I've asked fansites about the controversy, tried to express my grief, tried to ask all the right questions, even on Filoni's FB page. I've gotten some sympathy from others, I've had a person tell me "Barriss is S***" and another guy expound on how there are so many thousands of other stories to enjoy in star Wars. But no real answers to the one loose end that I inquierd about. No one from the fansites has responded to my concerns or my questions, except for Wookie Gunner. She has been very sympathetic, and I appreciate her love for the character also.
All I know is, even with the explanations, the vision Yoda had of the tranquil temple will be a bittersweet moment. Barriss is a villain now, and will never be a part of any tranquil Jedi setting. She will never be a part of any group pictures with other Jedi in the heroes corner, she doesn't even get to have a noble death like Fives, Satine, Tarpals, etc. If the traitor had been Fives, or Rex or Aayla Secura, Somebody else would be writing this blog instead of me. There would still be grief and pain. Barriss takes the fall, so that others can be remembered as Heroes in Lucas' vision. She is a tool for a greater agenda, and George made the changes he felt he needed. To quote Eric Goldman of IGN.com: "So Be It".
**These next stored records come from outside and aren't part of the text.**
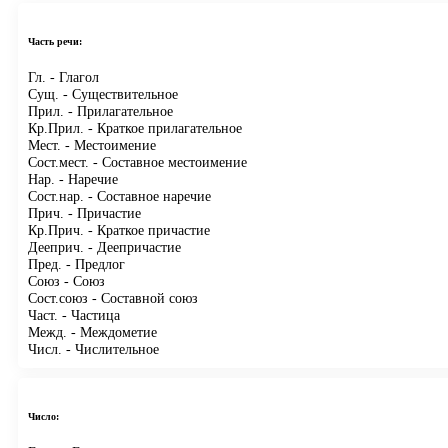
Часть речи:
Гл.
- Глагол
Сущ.
- Существительное
Прил.
- Прилагательное
Кр.Прил.
- Краткое прилагательное
Мест.
- Местоимение
Сост.мест.
- Составное местоимение
Нар.
- Наречие
Сост.нар.
- Составное наречие
Прич.
- Причастие
Кр.Прич.
- Краткое причастие
Дееприч.
- Деепричастие
Пред.
- Предлог
Союз
- Союз
Сост.союз
- Составной союз
Част.
- Частица
Межд.
- Междометие
Числ.
- Числительное
Число: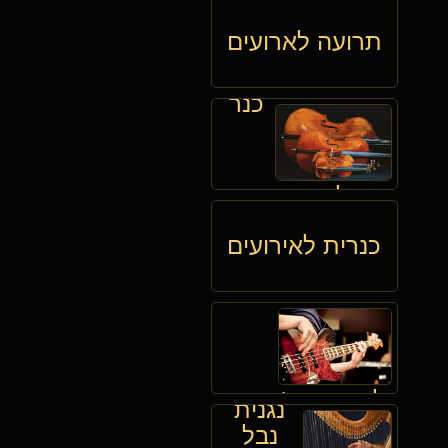
תרועה לארועים
כנר
לאירועים
כנרית לאירועים
גיטריסט
לאירועים (גיטרה
נגנית
ספרדית)
נבל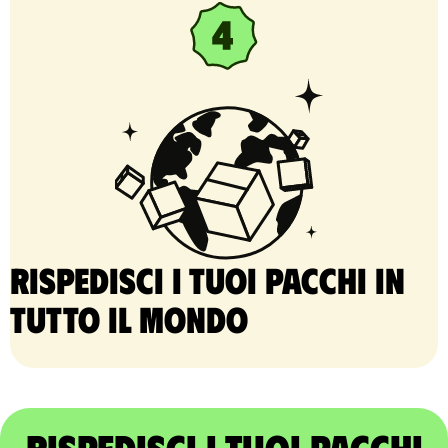
Rispedisci i tuoi pacchi in
tutto il mondo
Rispedisci i tuoi pacchi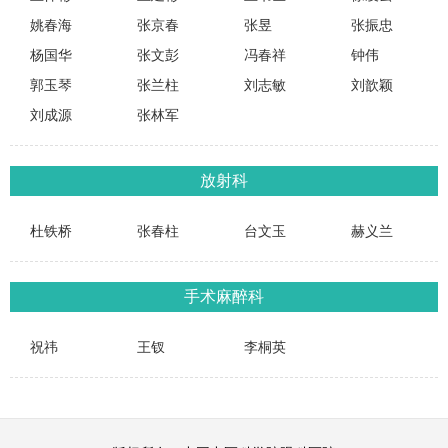
姚春海
张京春
张昱
张振忠
杨国华
张文彭
冯春祥
钟伟
郭玉琴
张兰柱
刘志敏
刘歆颖
刘成源
张林军
放射科
杜铁桥
张春柱
台文玉
赫义兰
手术麻醉科
祝祎
王钗
李桐英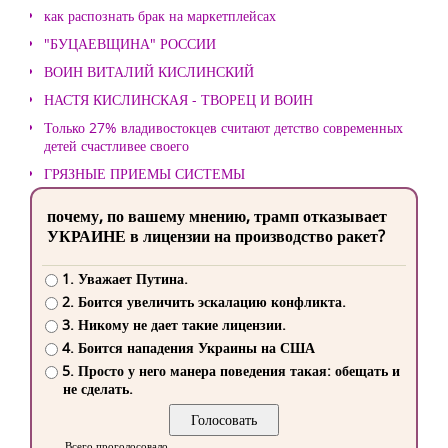
как распознать брак на маркетплейсах
"БУЦАЕВЩИНА" РОССИИ
ВОИН ВИТАЛИЙ КИСЛИНСКИЙ
НАСТЯ КИСЛИНСКАЯ - ТВОРЕЦ И ВОИН
Только 27% владивостокцев считают детство современных
детей счастливее своего
ГРЯЗНЫЕ ПРИЕМЫ СИСТЕМЫ
почему, по вашему мнению, трамп отказывает
УКРАИНЕ в лицензии на производство ракет?
1. Уважает Путина.
2. Боится увеличить эскалацию конфликта.
3. Никому не дает такие лицензии.
4. Боится нападения Украины на США
5. Просто у него манера поведения такая: обещать и
не сделать.
Всего проголосовало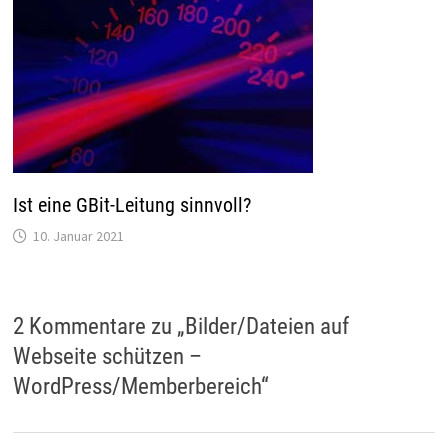
Ist eine GBit-Leitung sinnvoll?
10. Januar 2021
2 Kommentare zu „
Bilder/Dateien auf
Webseite schützen –
WordPress/Memberbereich
“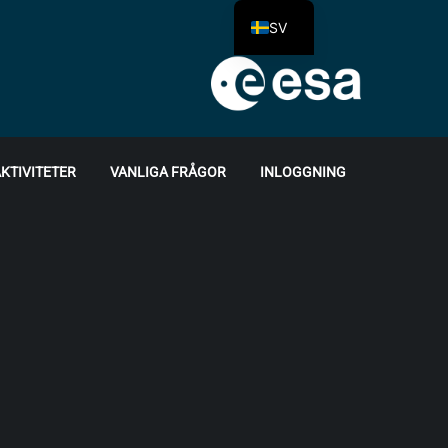
SV
KTIVITETER
VANLIGA FRÅGOR
INLOGGNING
Please understand, I'm not angry or having another panic spaz out. I'm just putting it in perspective. A lot of you have felt this pain or have sympathized, and I have greatly appreciated it. For me, all of this ties together my feelings about TCW, Star Wars continuity in general and the impact it has had on me. I'm going to be okay. I'm probably a little numb from knowing this journey with TCW is finally over. All the arguments or discussions will become past tense, all resolutions will be speculated upon with anticipation, but not much else will be going on with TCW.
For what it's worth, meeting other fellow fans here on DA has been a blessing. You've helped me cope and kept me sane. I don't want to become one of those angry bitter ex-fans. Seeing other people's art and stories has helped me see Star Wars in a greater light when I have felt alone in my thoughts
Truth be told, I will never be able to fully understand TCW the same way a lot of you enjoy it, and many of you will not fully understand the perception of Star Wars I have had. It boils down to riding that bus with George Lucas all the way with his ideas or being one of the fans who gets off the bus after Episode VI, or Episode III or gets off the bus now that Season 6 is done. New fans will get on board for Rebels and Episode VII, some of us will leave shortly. I have the feeling my stop may be coming soon. I want to ride it for a long time still, I just need to overcome the hurdles, to not be afraid to love Star Wars again.
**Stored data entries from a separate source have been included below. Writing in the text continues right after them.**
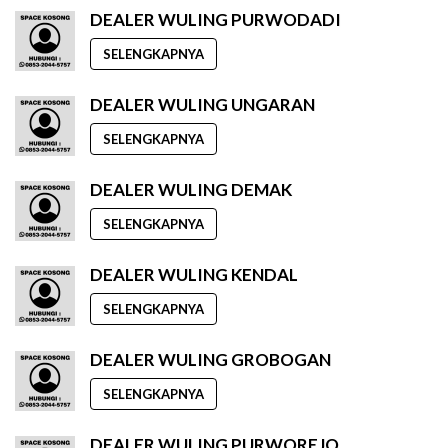
DEALER WULING PURWODADI
SELENGKAPNYA
DEALER WULING UNGARAN
SELENGKAPNYA
DEALER WULING DEMAK
SELENGKAPNYA
DEALER WULING KENDAL
SELENGKAPNYA
DEALER WULING GROBOGAN
SELENGKAPNYA
DEALER WULING PURWOREJO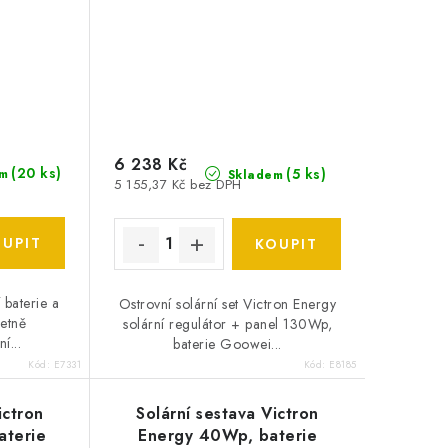
6 238 Kč
(
20 ks
)
(
5 ks
)
m
Skladem
5 155,37 Kč bez DPH
 baterie a
Ostrovní solární set Victron Energy
četně
solární regulátor + panel 130Wp,
í...
baterie Goowei...
Kód:
E7331
Kód:
E8185
ictron
Solární sestava Victron
aterie
Energy 40Wp, baterie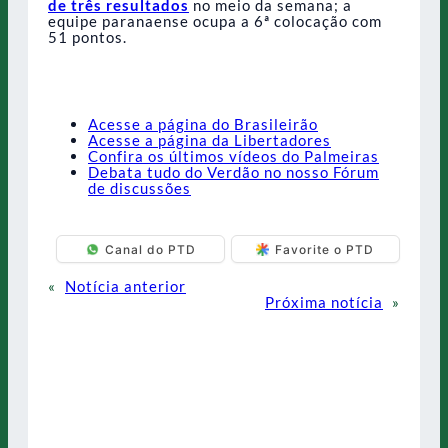
de três resultados
no meio da semana; a
equipe paranaense ocupa a 6ª colocação com
51 pontos.
Acesse a página do Brasileirão
Acesse a página da Libertadores
Confira os últimos vídeos do Palmeiras
Debata tudo do Verdão no nosso Fórum
de discussões
Canal do PTD
Favorite o PTD
«
Notícia anterior
Próxima notícia
»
Season 6 ended as well as could be expected, but I will probably not bring myself to take continuity seriously anymore, the attempts to tie everything to the PT have become rather pointless for me now. Which is ironic since they are now trying to streamline continuity, they are just now cutting away all the different levels of canon to have ONE ultimate Star Wars canon. Ironic, to finally have ONE official history, and I don't even care anymore because all my attempts to hold onto an official history over the past 30 years have been finally shattered by one episode.
I know some of you would bring comfort, to explain that I will get over the pain, That Barriss Offee and all the charcters of TCW are fictional. She isn't real. And you'd be right. I will move on from the grief at some point. For now, all I can do is say "She's real to me."